Llevamos los paquetes al comedor. La mesa estaba servida. Como siempre la imagen
de una mesa puesta para dos -solamente para dos personas-, y aún puesta,
tan perfecta que no había espacio posible para un tercero; daba una rara
sensación, a la vez fugaz, como si me hubiese impactado la luz plateada
que reverberaba sobre el mantel blanco, los cristales, la sombra del bowl con
fresias.
-¡Echa al cartero! No me importa lo que le haya pasado -dijo Beatrice-
Deja esas cosas, querido.
-¿Dónde te gustaría? -alzó la cabeza; sonrió
dulce y burlona.
-En cualquier lugar, tonto.
Pero yo sabía muy bien que no existía tal lugar para ella; y habría
permanecido meses, años, parado cargando la pesada botella de licor y
los dulces, en vez de correr el riesgo de darle otro pequeño ataque de
nervios a su exquisito sentido del orden.
-Aquí, yo los tomo. -los dejó caer sobre la mesa con sus guantes
largos y una canasta de higos.
-El almuerzo, un cuento de... de... -tomó mi brazo- Vamos a la terraza
-y la sentí temblar -Ca sent de la cuisene... -dijo suavemente.
Con el tiempo noté (habíamos estado viviendo en el sur por dos
meses) que cuando quería hablar de la comida, del clima o, en broma,
del amor que sentía por mí, lo hacía siempre en francés.
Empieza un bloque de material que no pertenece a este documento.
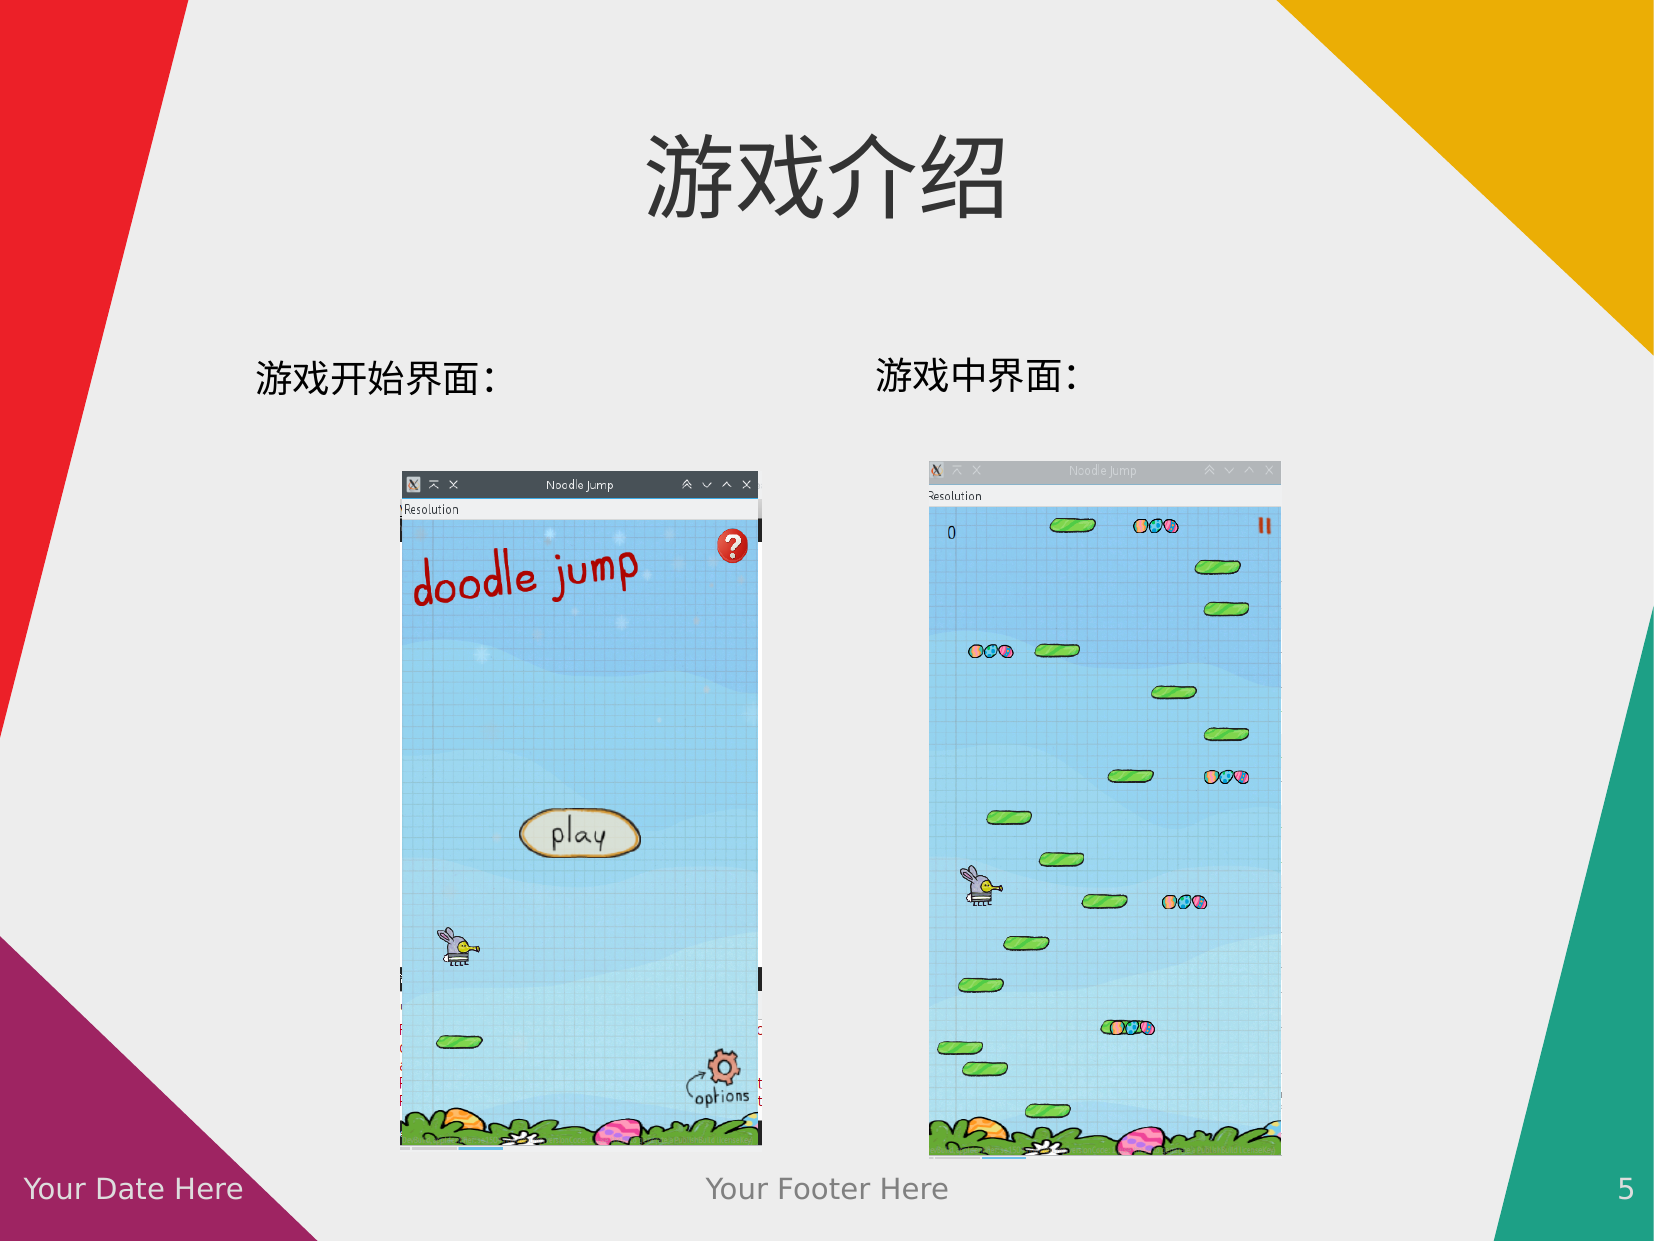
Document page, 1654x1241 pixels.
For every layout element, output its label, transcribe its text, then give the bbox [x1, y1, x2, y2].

picture [929, 461, 1282, 1159]
title 游戏介绍 [114, 73, 1539, 271]
text_box 游戏开始界面： [240, 341, 671, 397]
picture [400, 471, 762, 1152]
text_box 游戏中界面： [860, 338, 1315, 394]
Nos colgamos de la balaustrada bajo el toldo. Beatrice se apoyó mirando
hacia abajo, hacia la calle blanca con los guardias de cactus filosos. La belleza
de su oreja, tan sólo su oreja, su maravilla era tal, que hubiera podido
ir desde ésta hasta el vasto brillo del mar abajo y decir con la voz
entrecortada "Ya sabes, su oreja. Tiene orejas que son simplemente únicas".
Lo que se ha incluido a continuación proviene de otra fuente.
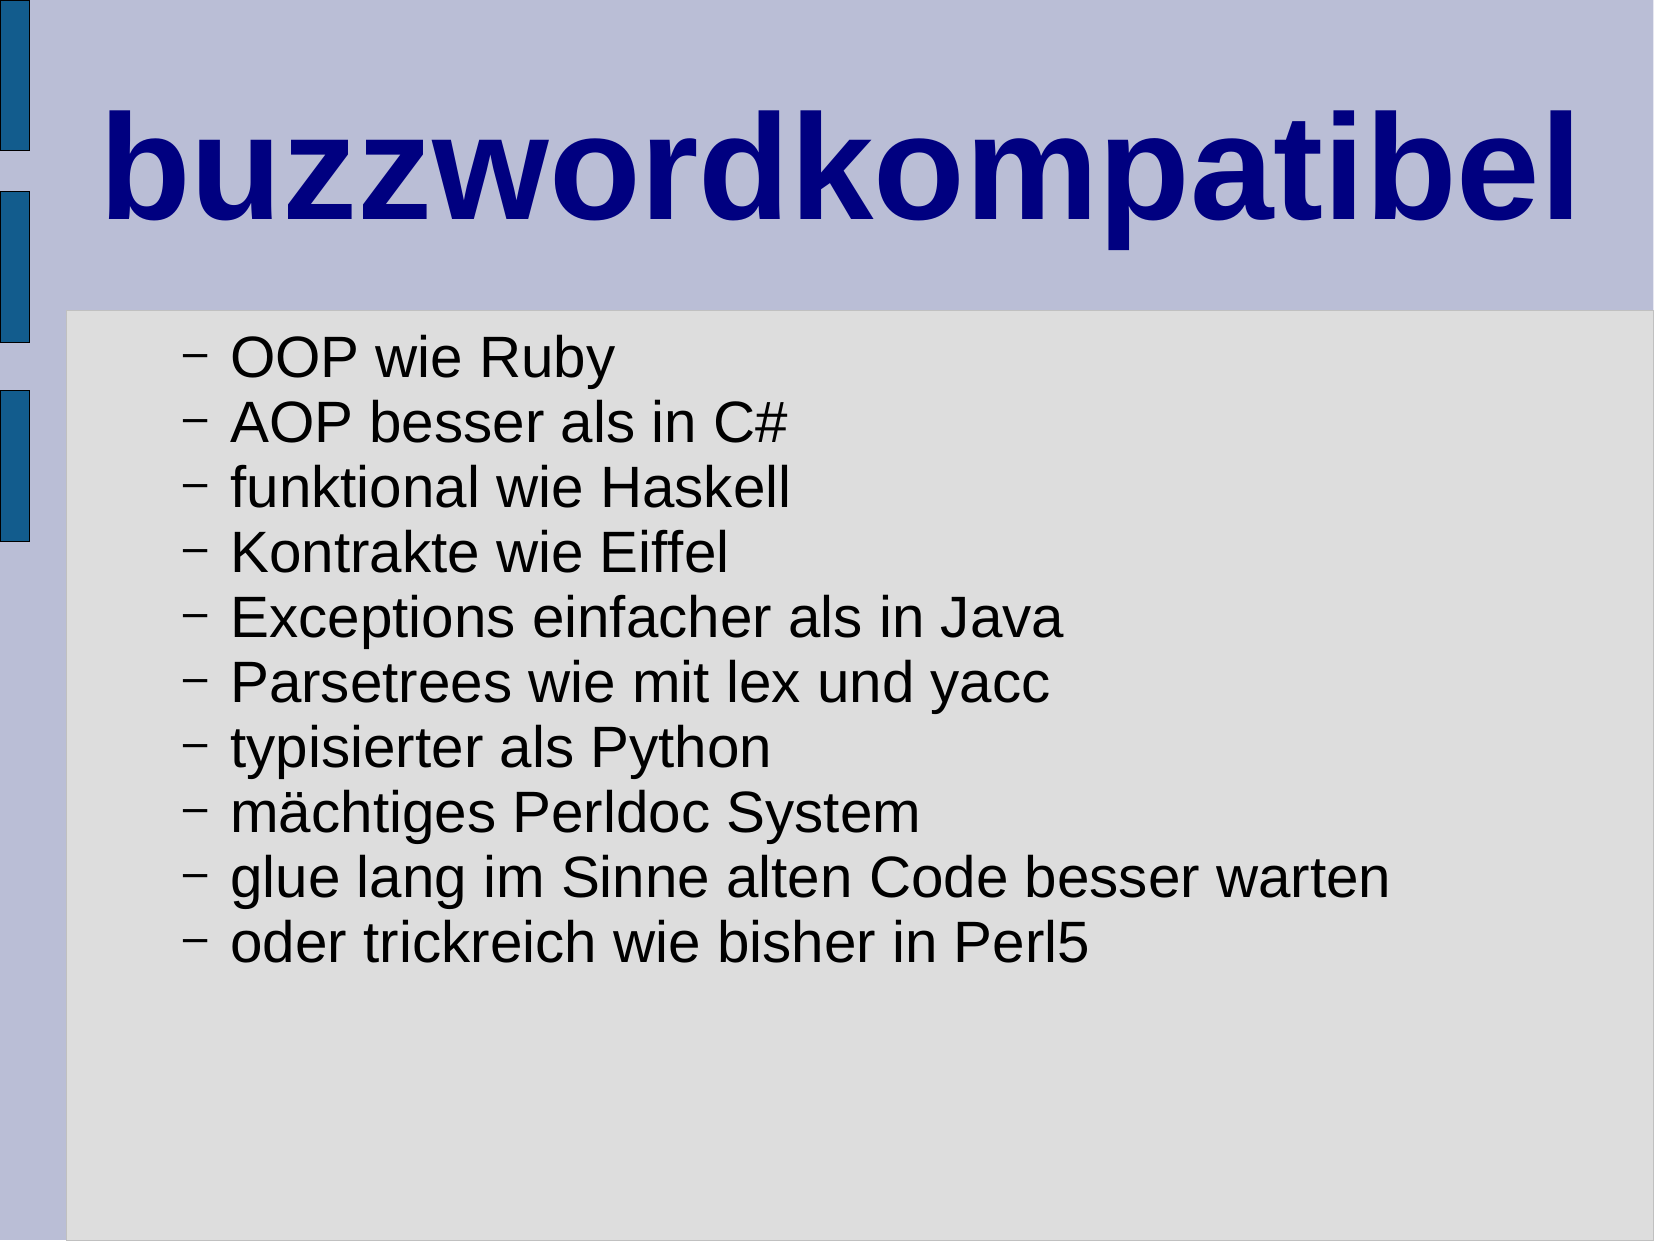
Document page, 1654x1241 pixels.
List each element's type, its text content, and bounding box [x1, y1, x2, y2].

title buzzwordkompatibel [88, 64, 1595, 272]
list OOP wie Ruby AOP besser als in C# funktional wie Haskell Kontrakte wie Eiffel Exceptions einfacher als in Java Parsetrees wie mit lex und yacc typisierter als Python mächtiges Perldoc System glue lang im Sinne alten Code besser warten oder trickreich wie bisher in Perl5 [88, 324, 1501, 1063]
Estaba vestida de blanco, con perlas alrededor de la garganta y azucenas por
dentro del cinturón. En el dedo mayor de su mano izquierda usaba un anillo
con una perla; no era una alianza.
-¿Por qué debería, mon ami? ¿Por qué debería
fingir? ¿A quién podría importarle?
Por supuesto que estuve de acuerdo, aunque en privado; en lo profundo de mi
corazón, hubiese dado mi alma por estar parado junto a ella en un gran
sí, en una importante y moderada iglesia, atiborrada de gente, con los
viejos curas, con "The Voice that breathed o´er Eden", con palmas
y el aroma del perfume, y saber que había una alfombra roja y papelitos
de colores esperándonos afuera, y champagne, un zapato forrado en satén
para arrojar desde el auto; si hubiese podido colocarle la alianza en su dedo...
No era que me preocupara semejante exposición, sino que sentía
que tal vez hubiese sido posible que desacelerara esta horrenda sensación
de absoluta libertad, de su absoluta libertad, por supuesto.
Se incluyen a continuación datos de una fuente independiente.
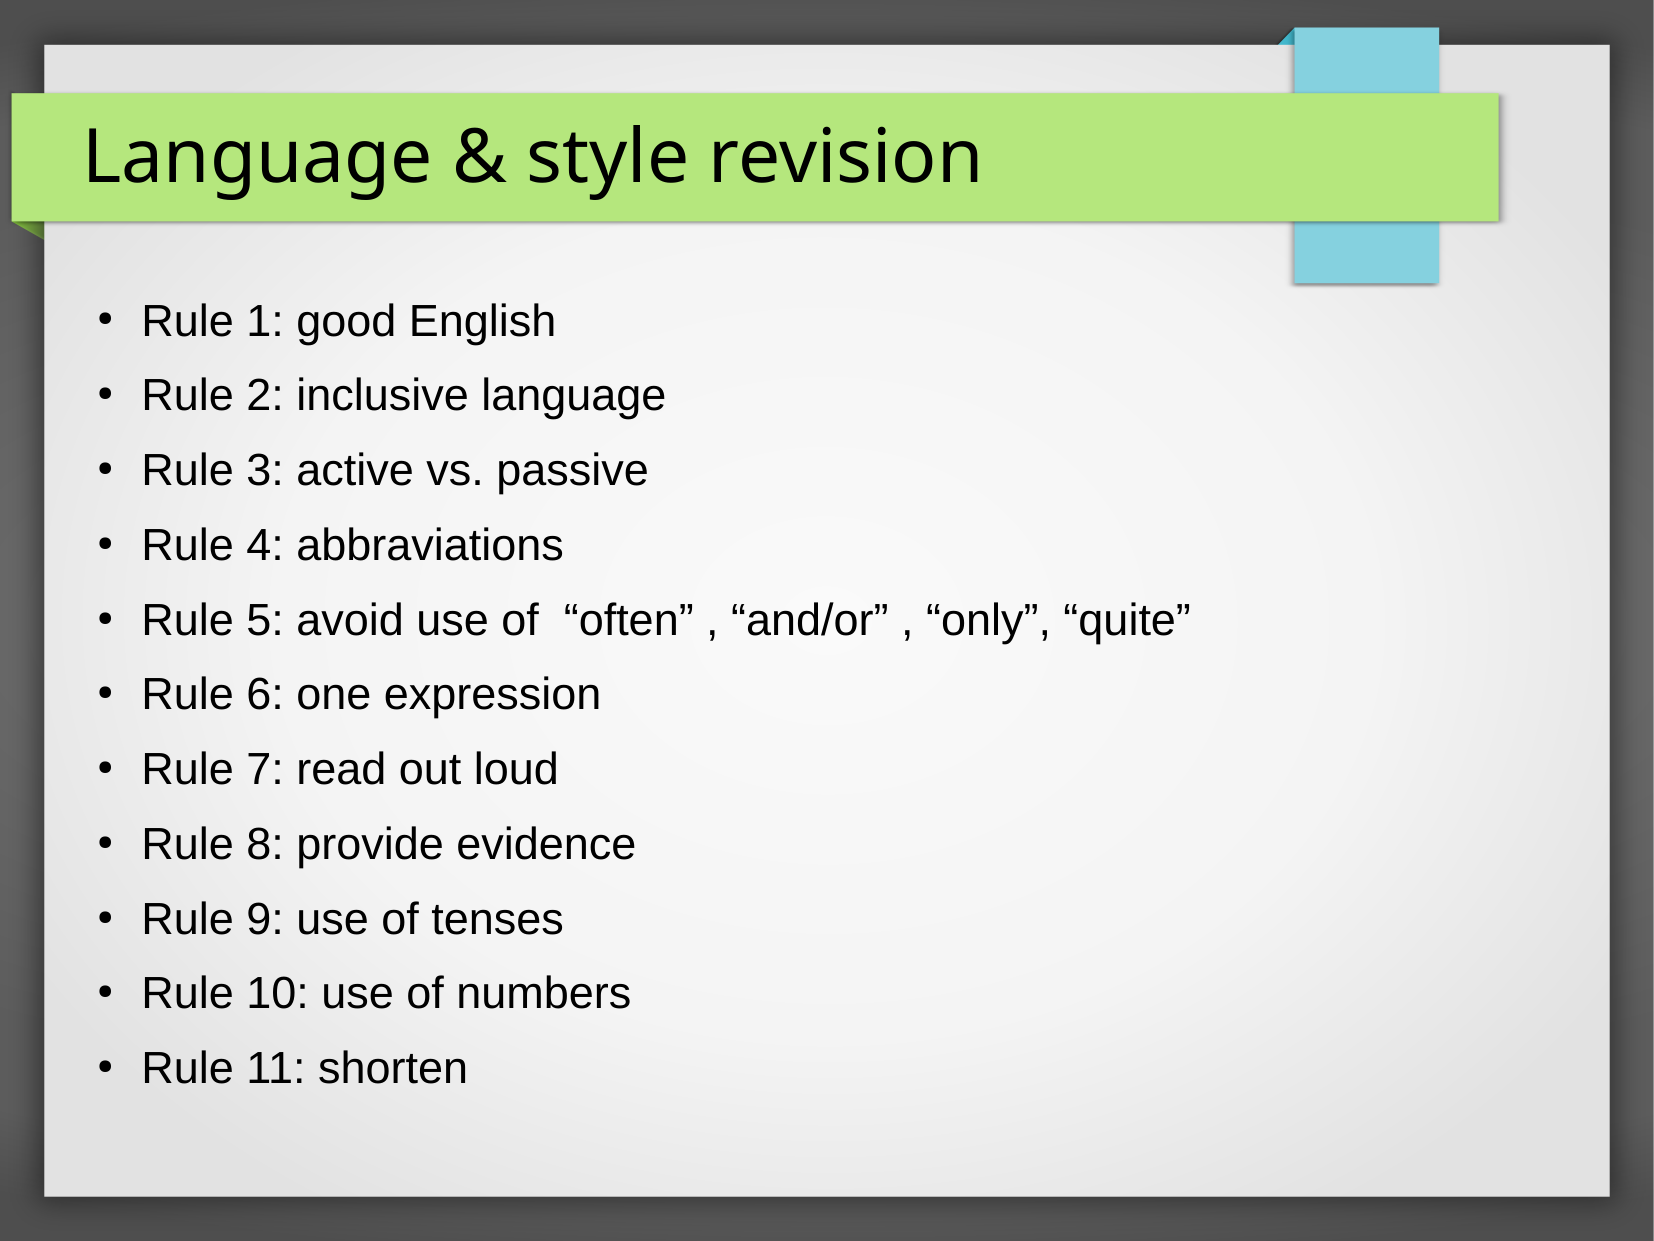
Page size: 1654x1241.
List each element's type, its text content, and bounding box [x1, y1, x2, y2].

picture [0, 0, 1654, 1241]
list Rule 1: good English Rule 2: inclusive language Rule 3: active vs. passive Rule 4: abbraviations Rule 5: avoid use of “often” , “and/or” , “only”, “quite” Rule 6: one expression Rule 7: read out loud Rule 8: provide evidence Rule 9: use of tenses Rule 10: use of numbers Rule 11: shorten [82, 295, 1571, 1099]
title Language & style revision [82, 94, 1264, 213]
Por Dios, qué tortuosa era la felicidad; qué angustiosa... Alzaba
la vista hacia la villa, hacia las ventanas de nuestro dormitorio que estaban
misteriosamente escondidas detrás de la persiana de fresas verdes. ¿Era
posible que siempre apareciera moviéndose a través de la luz verde
y brindando esa sonrisa secreta, lánguida, brillante que era sólo
para mí? Ponía el brazo alrededor de mi cuello; la otra mano peinaba
suavemente mi cabello hacia atrás.
Quién eres... . Quién era... . Ella era una mujer.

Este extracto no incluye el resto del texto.